- Denison Town
- Coordinates: 32°01′59″S 149°29′38″E﻿ / ﻿32.03306°S 149.49389°E
- Established: 1850s
- Elevation: 400 m (1,312 ft)
- Location: 11.1 km (7 mi) E of Dunedoo ; 374 km (232 mi) NW of Sydney ;
- LGA(s): Warrumbungle Shire
- Region: Orana

= Denison Town, New South Wales =

Denison Town is a ghost town in New South Wales, Australia. It was established in the 1850s and is thought to have been named after the Governor of New South Wales, Sir William Thomas Denison. It was located about 11 km from the present town of Dunedoo. In its heyday, Denison Town consisted of an inn, post office, church and cemetery, and was the occasional venue for sittings of the Local Court. Local industries included the farming of wheat, sheep and cattle, alongside sporadic prospecting for silver ore.

In 1861 the inn, named the Denison Hotel, was the scene of an attempted robbery by bushrangers who had carried out previous attacks around Mudgee. The innkeeper and patrons fought off the robbers, but the incident led to calls for a permanent police presence in the town.

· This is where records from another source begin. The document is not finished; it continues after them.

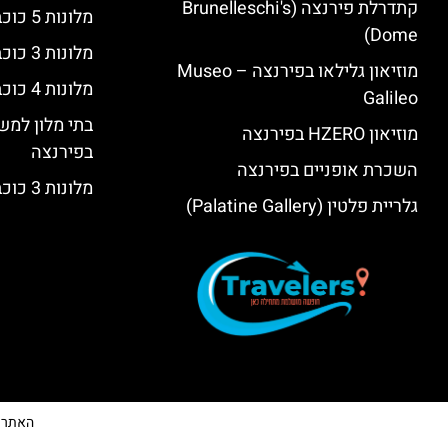
קתדרלת פירנצה (Brunelleschi's
מלונות 5 כוכבים יוקרתיים בפירנצה
Dome)
מלונות 3 כוכבים בפירנצה
מוזיאון גלילאו בפירנצה – Museo
מלונות 4 כוכבים בפירנצה
Galileo
בתי מלון למש
מוזיאון HZERO בפירנצה
בפירנצה
השכרת אופניים בפירנצה
מלונות 3 כוכבים בפירנצה
גלריית פלטין (Palatine Gallery)
האתר הי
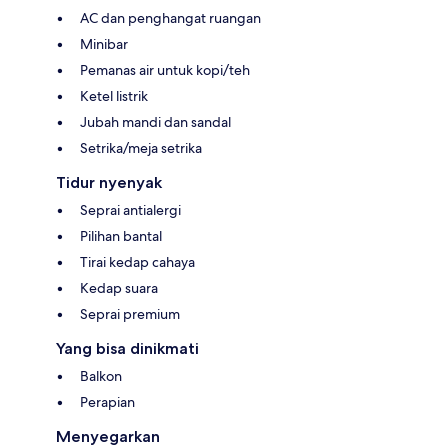
AC dan penghangat ruangan
Minibar
Pemanas air untuk kopi/teh
Ketel listrik
Jubah mandi dan sandal
Setrika/meja setrika
Tidur nyenyak
Seprai antialergi
Pilihan bantal
Tirai kedap cahaya
Kedap suara
Seprai premium
Yang bisa dinikmati
Balkon
Perapian
Menyegarkan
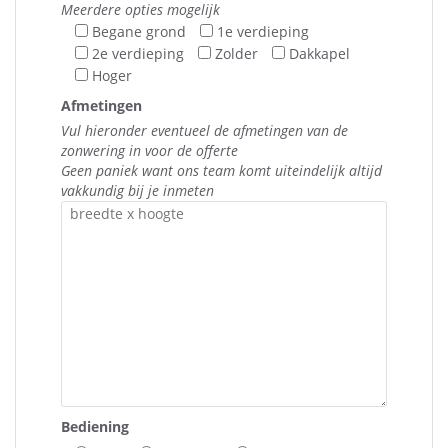
Meerdere opties mogelijk
Begane grond
1e verdieping
2e verdieping
Zolder
Dakkapel
Hoger
Afmetingen
Vul hieronder eventueel de afmetingen van de
zonwering in voor de offerte
Geen paniek want ons team komt uiteindelijk altijd
vakkundig bij je inmeten
Bediening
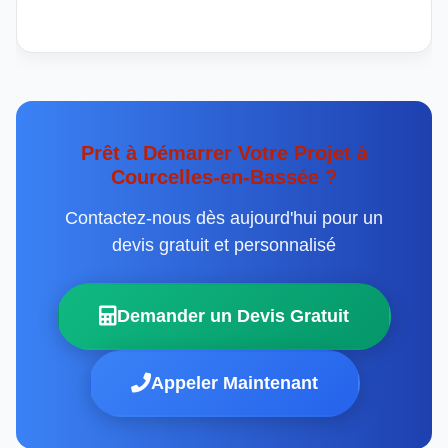
Prêt à Démarrer Votre Projet à
Courcelles-en-Bassée ?
Contactez-nous dès aujourd'hui pour un
devis gratuit et personnalisé
Demander un Devis Gratuit
Appeler Maintenant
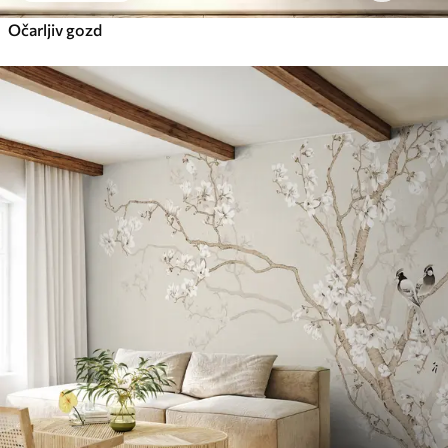
Očarljiv gozd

Denison Town Post Office opened on 1 January 1860 and closed in 1893. Denison Town had a provisional or half-time school from 1876 until 1899, A request for a local school was rejected in 1906. Eventually the opening of silver-lead mines at nearby Leadville, as well as the absence of a railway, resulted in Denison Town becoming a ghost town. One building and the pioneer cemetery remained. Newspaper reports from the 1930s indicated that the cemetery, which contained around 50 graves, was neglected and used for grazing by local livestock. The cemetery still exists.